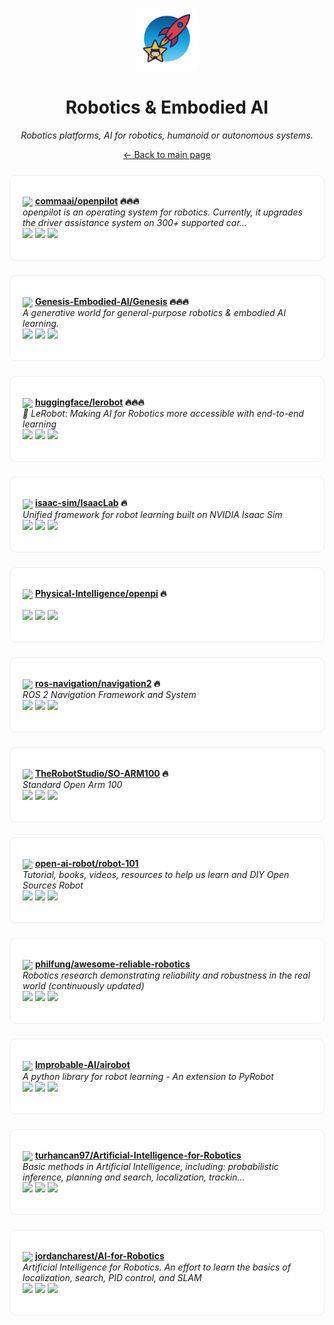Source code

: <p align="center"><img src="../assets/awesome-logo.png" width="100" alt="Awesome Repos"/></p>
<h1 align="center">Robotics & Embodied AI</h1>
<p align="center"><i>Robotics platforms, AI for robotics, humanoid or autonomous systems.</i></p>

<p align="center"><a href="../README.md">← Back to main page</a></p>

<div align="left" style="border:1px solid #eee; border-radius:10px; padding:18px 20px; margin:24px 0; background:#fff;">

<img src="https://avatars.githubusercontent.com/u/16128714?v=4" width="32" style="vertical-align:middle;"/> <strong><a href="https://github.com/commaai/openpilot">commaai/openpilot</a> 🔥🔥🔥</strong><br/>
<em>openpilot is an operating system for robotics. Currently, it upgrades the driver assistance system on 300+ supported car...</em><br/>
<span>
<a href="https://github.com/commaai/openpilot/stargazers"><img src="https://img.shields.io/github/stars/commaai/openpilot?style=flat-square&labelColor=343b41"></a>
<a href="https://github.com/commaai/openpilot/network/members"><img src="https://img.shields.io/github/forks/commaai/openpilot?style=flat-square&labelColor=343b41"></a>
<a href="https://github.com/commaai/openpilot/commits"><img src="https://img.shields.io/github/last-commit/commaai/openpilot?style=flat-square&labelColor=343b41"></a>
</span>
</div>

<div align="left" style="border:1px solid #eee; border-radius:10px; padding:18px 20px; margin:24px 0; background:#fff;">

<img src="https://avatars.githubusercontent.com/u/149333263?v=4" width="32" style="vertical-align:middle;"/> <strong><a href="https://github.com/Genesis-Embodied-AI/Genesis">Genesis-Embodied-AI/Genesis</a> 🔥🔥🔥</strong><br/>
<em>A generative world for general-purpose robotics & embodied AI learning.</em><br/>
<span>
<a href="https://github.com/Genesis-Embodied-AI/Genesis/stargazers"><img src="https://img.shields.io/github/stars/Genesis-Embodied-AI/Genesis?style=flat-square&labelColor=343b41"></a>
<a href="https://github.com/Genesis-Embodied-AI/Genesis/network/members"><img src="https://img.shields.io/github/forks/Genesis-Embodied-AI/Genesis?style=flat-square&labelColor=343b41"></a>
<a href="https://github.com/Genesis-Embodied-AI/Genesis/commits"><img src="https://img.shields.io/github/last-commit/Genesis-Embodied-AI/Genesis?style=flat-square&labelColor=343b41"></a>
</span>
</div>

<div align="left" style="border:1px solid #eee; border-radius:10px; padding:18px 20px; margin:24px 0; background:#fff;">

<img src="https://avatars.githubusercontent.com/u/25720743?v=4" width="32" style="vertical-align:middle;"/> <strong><a href="https://github.com/huggingface/lerobot">huggingface/lerobot</a> 🔥🔥🔥</strong><br/>
<em>🤗 LeRobot: Making AI for Robotics more accessible with end-to-end learning</em><br/>
<span>
<a href="https://github.com/huggingface/lerobot/stargazers"><img src="https://img.shields.io/github/stars/huggingface/lerobot?style=flat-square&labelColor=343b41"></a>
<a href="https://github.com/huggingface/lerobot/network/members"><img src="https://img.shields.io/github/forks/huggingface/lerobot?style=flat-square&labelColor=343b41"></a>
<a href="https://github.com/huggingface/lerobot/commits"><img src="https://img.shields.io/github/last-commit/huggingface/lerobot?style=flat-square&labelColor=343b41"></a>
</span>
</div>

<div align="left" style="border:1px solid #eee; border-radius:10px; padding:18px 20px; margin:24px 0; background:#fff;">

<img src="https://avatars.githubusercontent.com/u/157846462?v=4" width="32" style="vertical-align:middle;"/> <strong><a href="https://github.com/isaac-sim/IsaacLab">isaac-sim/IsaacLab</a> 🔥</strong><br/>
<em>Unified framework for robot learning built on NVIDIA Isaac Sim</em><br/>
<span>
<a href="https://github.com/isaac-sim/IsaacLab/stargazers"><img src="https://img.shields.io/github/stars/isaac-sim/IsaacLab?style=flat-square&labelColor=343b41"></a>
<a href="https://github.com/isaac-sim/IsaacLab/network/members"><img src="https://img.shields.io/github/forks/isaac-sim/IsaacLab?style=flat-square&labelColor=343b41"></a>
<a href="https://github.com/isaac-sim/IsaacLab/commits"><img src="https://img.shields.io/github/last-commit/isaac-sim/IsaacLab?style=flat-square&labelColor=343b41"></a>
</span>
</div>

<div align="left" style="border:1px solid #eee; border-radius:10px; padding:18px 20px; margin:24px 0; background:#fff;">

<img src="https://avatars.githubusercontent.com/u/162759805?v=4" width="32" style="vertical-align:middle;"/> <strong><a href="https://github.com/Physical-Intelligence/openpi">Physical-Intelligence/openpi</a> 🔥</strong><br/>
<em></em><br/>
<span>
<a href="https://github.com/Physical-Intelligence/openpi/stargazers"><img src="https://img.shields.io/github/stars/Physical-Intelligence/openpi?style=flat-square&labelColor=343b41"></a>
<a href="https://github.com/Physical-Intelligence/openpi/network/members"><img src="https://img.shields.io/github/forks/Physical-Intelligence/openpi?style=flat-square&labelColor=343b41"></a>
<a href="https://github.com/Physical-Intelligence/openpi/commits"><img src="https://img.shields.io/github/last-commit/Physical-Intelligence/openpi?style=flat-square&labelColor=343b41"></a>
</span>
</div>

<div align="left" style="border:1px solid #eee; border-radius:10px; padding:18px 20px; margin:24px 0; background:#fff;">

<img src="https://avatars.githubusercontent.com/u/150733807?v=4" width="32" style="vertical-align:middle;"/> <strong><a href="https://github.com/ros-navigation/navigation2">ros-navigation/navigation2</a> 🔥</strong><br/>
<em>ROS 2 Navigation Framework and System</em><br/>
<span>
<a href="https://github.com/ros-navigation/navigation2/stargazers"><img src="https://img.shields.io/github/stars/ros-navigation/navigation2?style=flat-square&labelColor=343b41"></a>
<a href="https://github.com/ros-navigation/navigation2/network/members"><img src="https://img.shields.io/github/forks/ros-navigation/navigation2?style=flat-square&labelColor=343b41"></a>
<a href="https://github.com/ros-navigation/navigation2/commits"><img src="https://img.shields.io/github/last-commit/ros-navigation/navigation2?style=flat-square&labelColor=343b41"></a>
</span>
</div>

<div align="left" style="border:1px solid #eee; border-radius:10px; padding:18px 20px; margin:24px 0; background:#fff;">

<img src="https://avatars.githubusercontent.com/u/5095811?v=4" width="32" style="vertical-align:middle;"/> <strong><a href="https://github.com/TheRobotStudio/SO-ARM100">TheRobotStudio/SO-ARM100</a> 🔥</strong><br/>
<em>Standard Open Arm 100</em><br/>
<span>
<a href="https://github.com/TheRobotStudio/SO-ARM100/stargazers"><img src="https://img.shields.io/github/stars/TheRobotStudio/SO-ARM100?style=flat-square&labelColor=343b41"></a>
<a href="https://github.com/TheRobotStudio/SO-ARM100/network/members"><img src="https://img.shields.io/github/forks/TheRobotStudio/SO-ARM100?style=flat-square&labelColor=343b41"></a>
<a href="https://github.com/TheRobotStudio/SO-ARM100/commits"><img src="https://img.shields.io/github/last-commit/TheRobotStudio/SO-ARM100?style=flat-square&labelColor=343b41"></a>
</span>
</div>

<div align="left" style="border:1px solid #eee; border-radius:10px; padding:18px 20px; margin:24px 0; background:#fff;">

<img src="https://avatars.githubusercontent.com/u/49134548?v=4" width="32" style="vertical-align:middle;"/> <strong><a href="https://github.com/open-ai-robot/robot-101">open-ai-robot/robot-101</a> </strong><br/>
<em>Tutorial, books, videos, resources to help us learn and DIY Open Sources Robot</em><br/>
<span>
<a href="https://github.com/open-ai-robot/robot-101/stargazers"><img src="https://img.shields.io/github/stars/open-ai-robot/robot-101?style=flat-square&labelColor=343b41"></a>
<a href="https://github.com/open-ai-robot/robot-101/network/members"><img src="https://img.shields.io/github/forks/open-ai-robot/robot-101?style=flat-square&labelColor=343b41"></a>
<a href="https://github.com/open-ai-robot/robot-101/commits"><img src="https://img.shields.io/github/last-commit/open-ai-robot/robot-101?style=flat-square&labelColor=343b41"></a>
</span>
</div>

<div align="left" style="border:1px solid #eee; border-radius:10px; padding:18px 20px; margin:24px 0; background:#fff;">

<img src="https://avatars.githubusercontent.com/u/1054593?v=4" width="32" style="vertical-align:middle;"/> <strong><a href="https://github.com/philfung/awesome-reliable-robotics">philfung/awesome-reliable-robotics</a> </strong><br/>
<em>Robotics research demonstrating reliability and robustness in the real world (continuously updated)</em><br/>
<span>
<a href="https://github.com/philfung/awesome-reliable-robotics/stargazers"><img src="https://img.shields.io/github/stars/philfung/awesome-reliable-robotics?style=flat-square&labelColor=343b41"></a>
<a href="https://github.com/philfung/awesome-reliable-robotics/network/members"><img src="https://img.shields.io/github/forks/philfung/awesome-reliable-robotics?style=flat-square&labelColor=343b41"></a>
<a href="https://github.com/philfung/awesome-reliable-robotics/commits"><img src="https://img.shields.io/github/last-commit/philfung/awesome-reliable-robotics?style=flat-square&labelColor=343b41"></a>
</span>
</div>

<div align="left" style="border:1px solid #eee; border-radius:10px; padding:18px 20px; margin:24px 0; background:#fff;">

<img src="https://avatars.githubusercontent.com/u/55067698?v=4" width="32" style="vertical-align:middle;"/> <strong><a href="https://github.com/Improbable-AI/airobot">Improbable-AI/airobot</a> </strong><br/>
<em>A python library for robot learning - An extension to PyRobot</em><br/>
<span>
<a href="https://github.com/Improbable-AI/airobot/stargazers"><img src="https://img.shields.io/github/stars/Improbable-AI/airobot?style=flat-square&labelColor=343b41"></a>
<a href="https://github.com/Improbable-AI/airobot/network/members"><img src="https://img.shields.io/github/forks/Improbable-AI/airobot?style=flat-square&labelColor=343b41"></a>
<a href="https://github.com/Improbable-AI/airobot/commits"><img src="https://img.shields.io/github/last-commit/Improbable-AI/airobot?style=flat-square&labelColor=343b41"></a>
</span>
</div>

<div align="left" style="border:1px solid #eee; border-radius:10px; padding:18px 20px; margin:24px 0; background:#fff;">

<img src="https://avatars.githubusercontent.com/u/22428774?v=4" width="32" style="vertical-align:middle;"/> <strong><a href="https://github.com/turhancan97/Artificial-Intelligence-for-Robotics">turhancan97/Artificial-Intelligence-for-Robotics</a> </strong><br/>
<em>Basic methods in Artificial Intelligence, including: probabilistic inference, planning and search, localization, trackin...</em><br/>
<span>
<a href="https://github.com/turhancan97/Artificial-Intelligence-for-Robotics/stargazers"><img src="https://img.shields.io/github/stars/turhancan97/Artificial-Intelligence-for-Robotics?style=flat-square&labelColor=343b41"></a>
<a href="https://github.com/turhancan97/Artificial-Intelligence-for-Robotics/network/members"><img src="https://img.shields.io/github/forks/turhancan97/Artificial-Intelligence-for-Robotics?style=flat-square&labelColor=343b41"></a>
<a href="https://github.com/turhancan97/Artificial-Intelligence-for-Robotics/commits"><img src="https://img.shields.io/github/last-commit/turhancan97/Artificial-Intelligence-for-Robotics?style=flat-square&labelColor=343b41"></a>
</span>
</div>

<div align="left" style="border:1px solid #eee; border-radius:10px; padding:18px 20px; margin:24px 0; background:#fff;">

<img src="https://avatars.githubusercontent.com/u/31459889?v=4" width="32" style="vertical-align:middle;"/> <strong><a href="https://github.com/jordancharest/AI-for-Robotics">jordancharest/AI-for-Robotics</a> </strong><br/>
<em>Artificial Intelligence for Robotics. An effort to learn the basics of localization, search, PID control, and SLAM</em><br/>
<span>
<a href="https://github.com/jordancharest/AI-for-Robotics/stargazers"><img src="https://img.shields.io/github/stars/jordancharest/AI-for-Robotics?style=flat-square&labelColor=343b41"></a>
<a href="https://github.com/jordancharest/AI-for-Robotics/network/members"><img src="https://img.shields.io/github/forks/jordancharest/AI-for-Robotics?style=flat-square&labelColor=343b41"></a>
<a href="https://github.com/jordancharest/AI-for-Robotics/commits"><img src="https://img.shields.io/github/last-commit/jordancharest/AI-for-Robotics?style=flat-square&labelColor=343b41"></a>
</span>
</div>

• Required action: What number of lines in the records contain the word "localization"? Answer with that number alone.

• Exercise solution: 2